> Material to process:
*-*-*

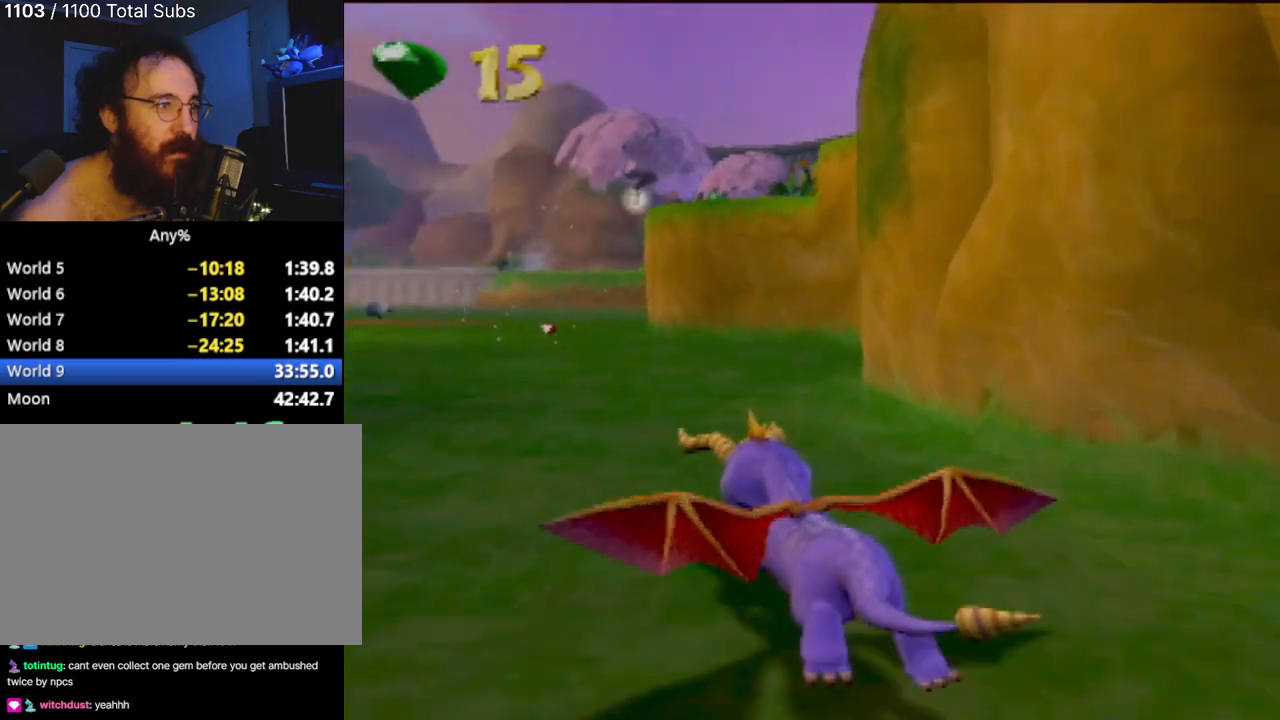
{"buttons": ["SQUARE"], "left_stick": "center", "events": []}
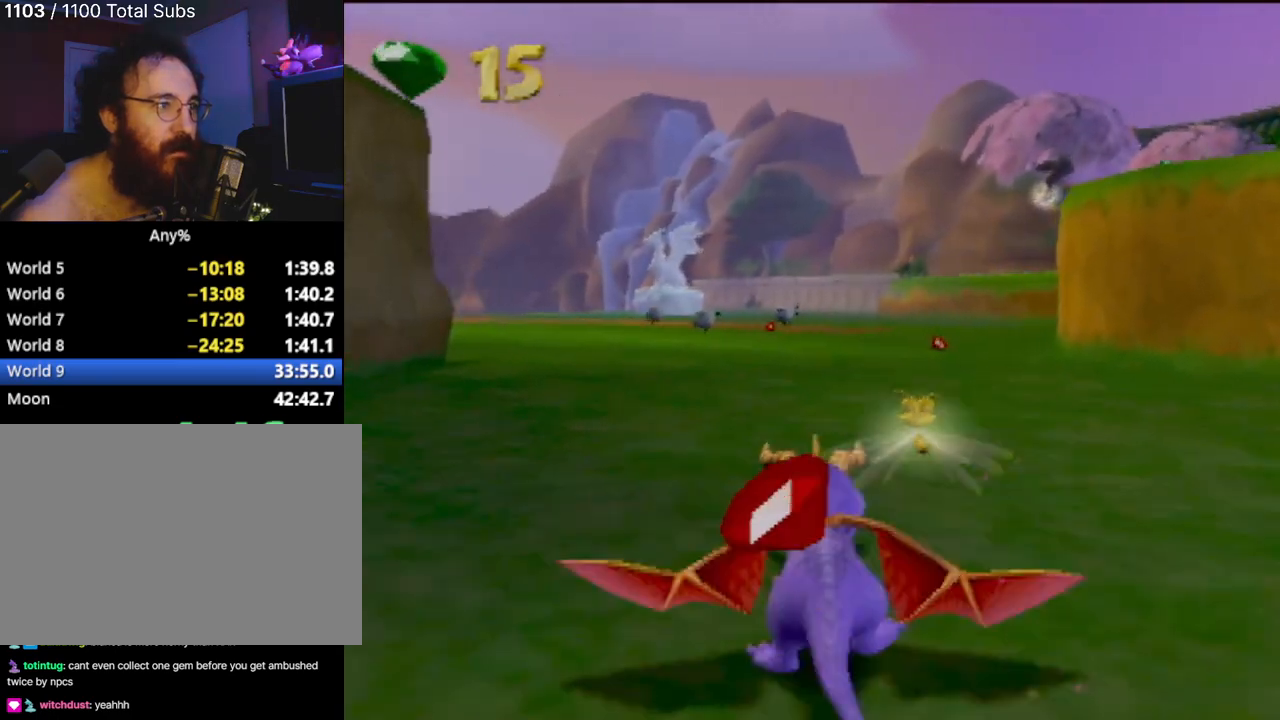
{"buttons": ["SQUARE"], "left_stick": "center", "events": []}
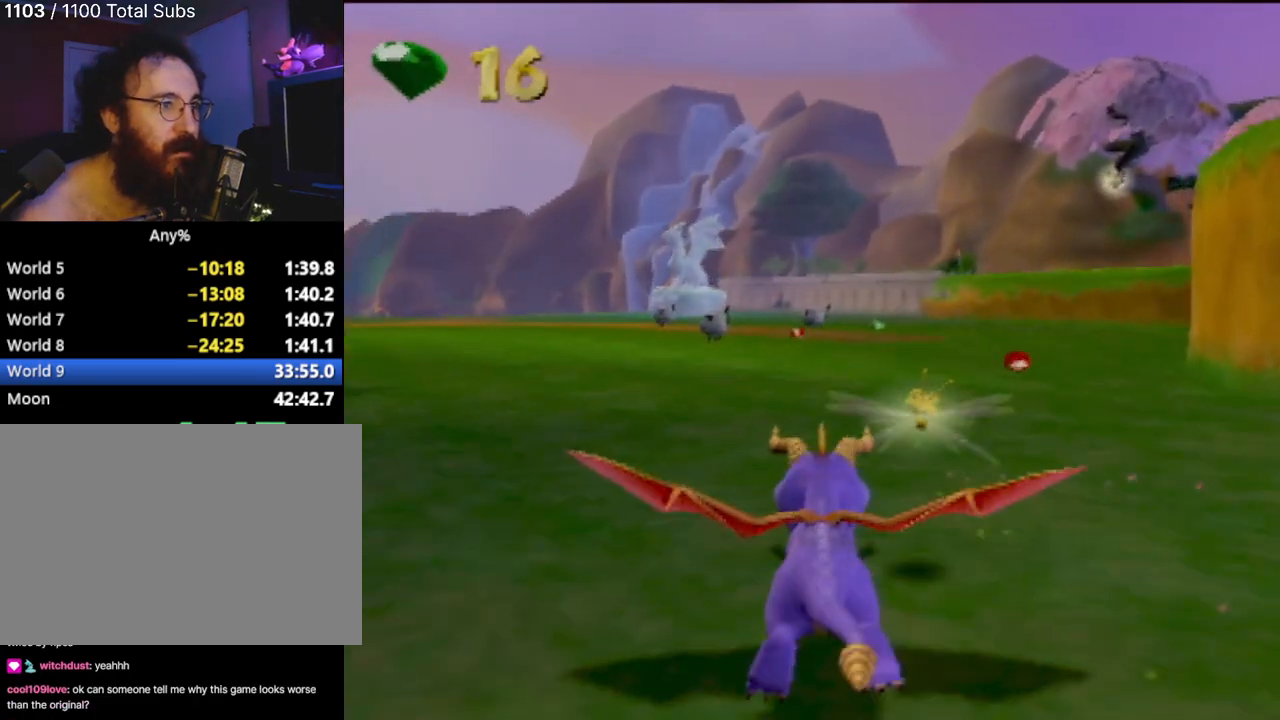
{"buttons": ["SQUARE"], "left_stick": "center", "events": [[100, "left_stick", "right"], [266, "left_stick", "center"]]}
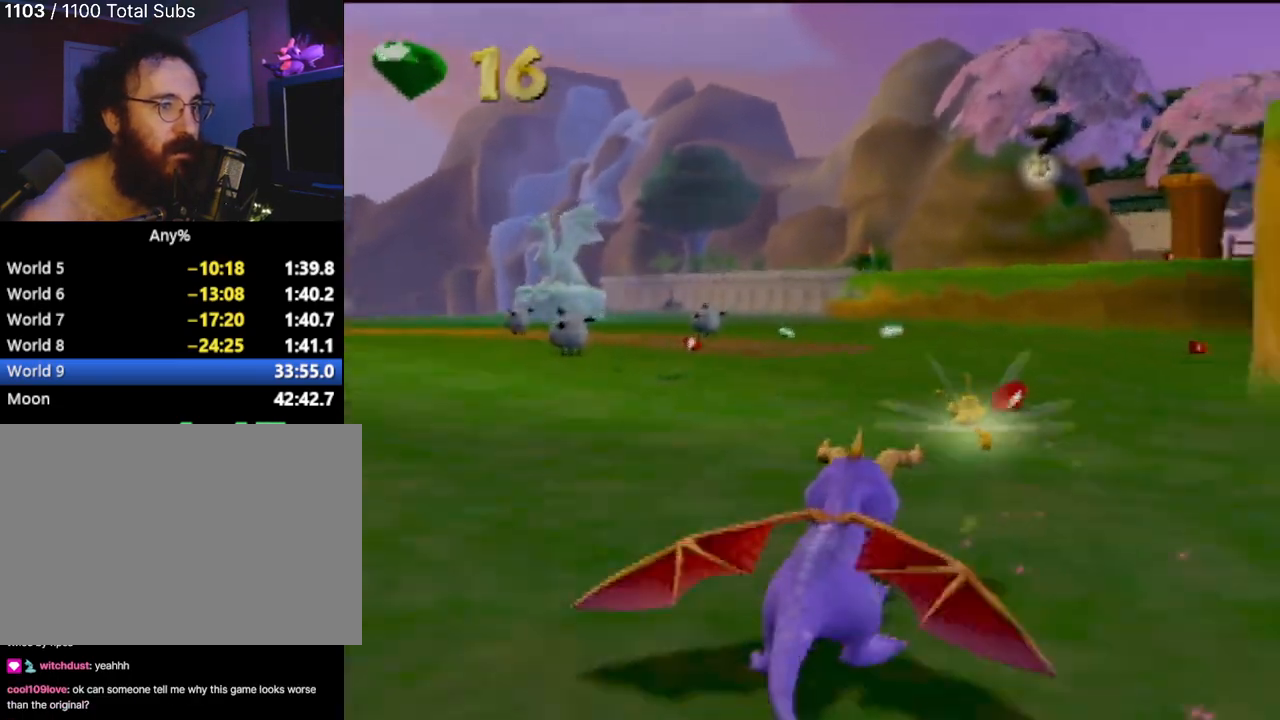
{"buttons": ["SQUARE"], "left_stick": "center", "events": [[83, "left_stick", "right"], [317, "left_stick", "center"]]}
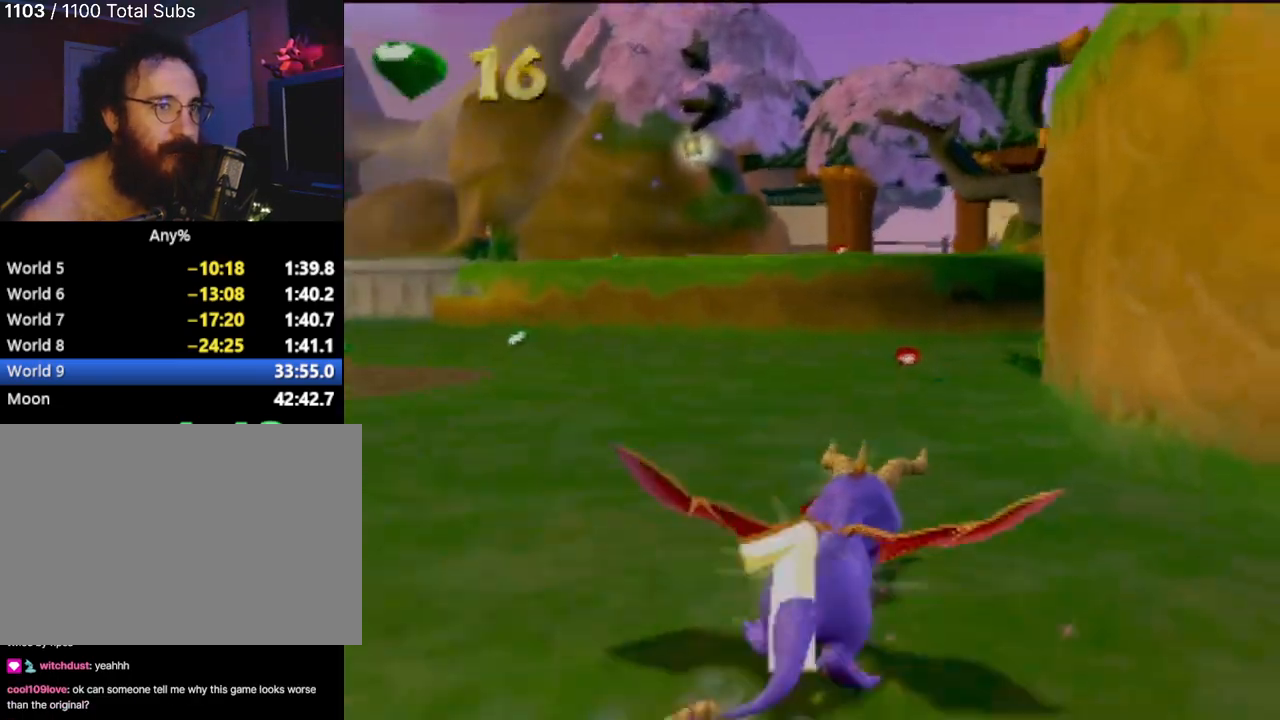
{"buttons": ["SQUARE"], "left_stick": "left", "events": [[500, "left_stick", "left"]]}
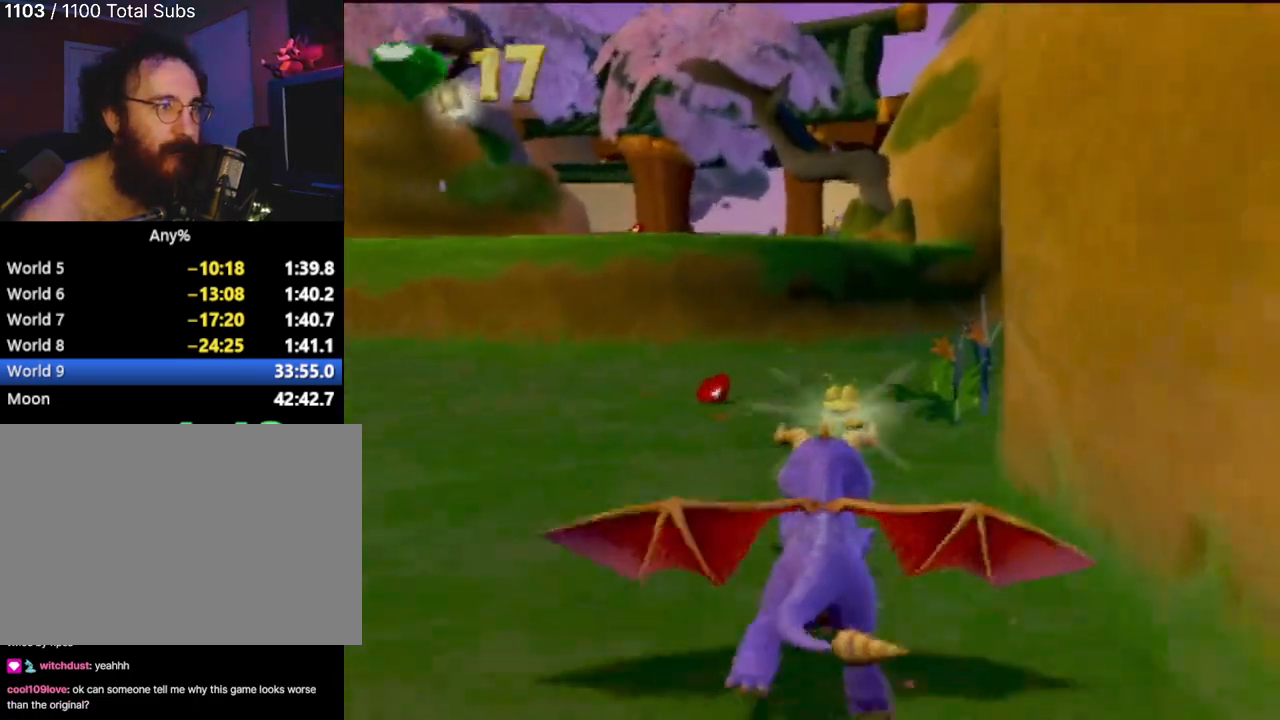
{"buttons": ["CROSS", "SQUARE"], "left_stick": "up-left", "events": [[384, "CROSS", "down"], [434, "left_stick", "up-left"]]}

*-*-*

> Exercise brief: Reproduce each line in the listing above that mentions the string "center".

> Result of the task:
{"buttons": ["SQUARE"], "left_stick": "center", "events": []}
{"buttons": ["SQUARE"], "left_stick": "center", "events": []}
{"buttons": ["SQUARE"], "left_stick": "center", "events": [[100, "left_stick", "right"], [266, "left_stick", "center"]]}
{"buttons": ["SQUARE"], "left_stick": "center", "events": [[83, "left_stick", "right"], [317, "left_stick", "center"]]}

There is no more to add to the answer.